### やること
下にある自転車旅行の日記から、「これと言ったテーマはなく、話」で始まり「その「神田川」の続編みたいなのが「赤ちょうちん」という歌でした。」までの部分を一字も変えずに書き写してください。

僕のほそ道   ~ のん日記 ~

  
これと言ったテーマはなく、話はバラバラです。 つい昔の思い出話が多くなるのは年のせい? 

♪ 公衆電話の箱の中 ひざを抱えて泣きました

2022年04月06日 | ウォーク・自転車

先日、「好きだった歌謡曲を思い出す日々」というのを書きましたが、それにちなんだ忘れられない思い出があります。

1970年代に活躍したフォークグループ「かぐや姫」の曲で「神田川」の最後のフレーズが大好きだったことを先日書いたのですが

その「神田川」の続編みたいなのが「赤ちょうちん」という歌でした。
僕はこの歌も好きだったのですが、その中に、

♪ あなたと別れた雨の夜
 公衆電話の箱の中
 ひざを抱えて泣きました
 生きてることは ただそれだけで
 哀しいことだと知りました

という歌詞が出てきます。
この歌詞を、突然思い出したのが、ある自転車旅行の時でした。

あれは1980年の8月のこと。
3泊4日で大阪のわが家から飛騨高山へ自転車で走った。この方面には今まで行ったことがなかった。

最初の日は大津・彦根・米原・関ケ原のコースで岐阜まで。

岐阜では泊るつもりにしていた宿泊施設の数カ所がすべて満員で断られ、仕方なく岐阜公園に行き、公園のベンチで寝ることにした。8月なので野宿でも大丈夫だろう、寝袋も持っていたし、ということで「公園泊」に決めたのでした。

 
  岐阜公園の噴水像の前で(1980年8月21日)。

岐阜公園は、頂上に斎藤道三や織田信長の居城だった岐阜城がある金華山や、鵜飼いで名高い長良川に囲まれた、とてもいいところです。だから、こういう場所で野宿をするのも悪くはない、と思いながら、寝袋にくるまってベンチに寝転び、夜空を仰いだ。

ほぼ真上に、金華山頂の岐阜城がうっすらと灯りに照らされ、幻のように浮かんでいる。そして山の向こう側では、「ポーン、ドドド~ン」と花火の音が響きわたる。長良川の鵜飼いが佳境に入ってきているようだ。

そして、そのまま気持ちよく眠ってしまった。

### 記録データ
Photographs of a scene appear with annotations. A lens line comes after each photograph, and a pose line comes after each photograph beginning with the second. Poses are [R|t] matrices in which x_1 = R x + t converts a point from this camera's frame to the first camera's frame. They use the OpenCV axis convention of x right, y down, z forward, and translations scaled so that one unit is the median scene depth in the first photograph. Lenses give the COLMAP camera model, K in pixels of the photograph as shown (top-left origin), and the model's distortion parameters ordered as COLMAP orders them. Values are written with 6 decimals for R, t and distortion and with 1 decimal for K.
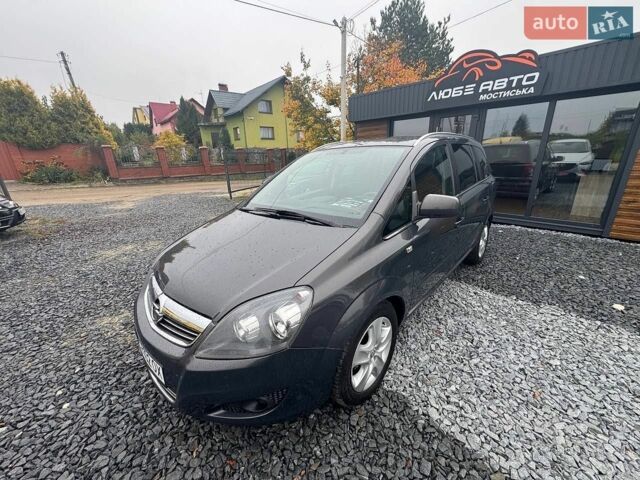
lens RADIAL K [[253.8, 0, 320.2], [0, 253.8, 239.2], [0, 0, 1]] dist [-0.004163, 0.000398]
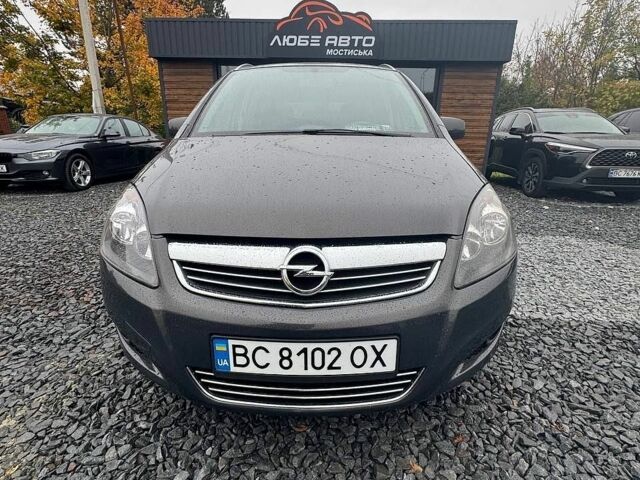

### 解答
これと言ったテーマはなく、話はバラバラです。 つい昔の思い出話が多くなるのは年のせい? 

♪ 公衆電話の箱の中 ひざを抱えて泣きました

2022年04月06日 | ウォーク・自転車

先日、「好きだった歌謡曲を思い出す日々」というのを書きましたが、それにちなんだ忘れられない思い出があります。

1970年代に活躍したフォークグループ「かぐや姫」の曲で「神田川」の最後のフレーズが大好きだったことを先日書いたのですが

その「神田川」の続編みたいなのが「赤ちょうちん」という歌でした。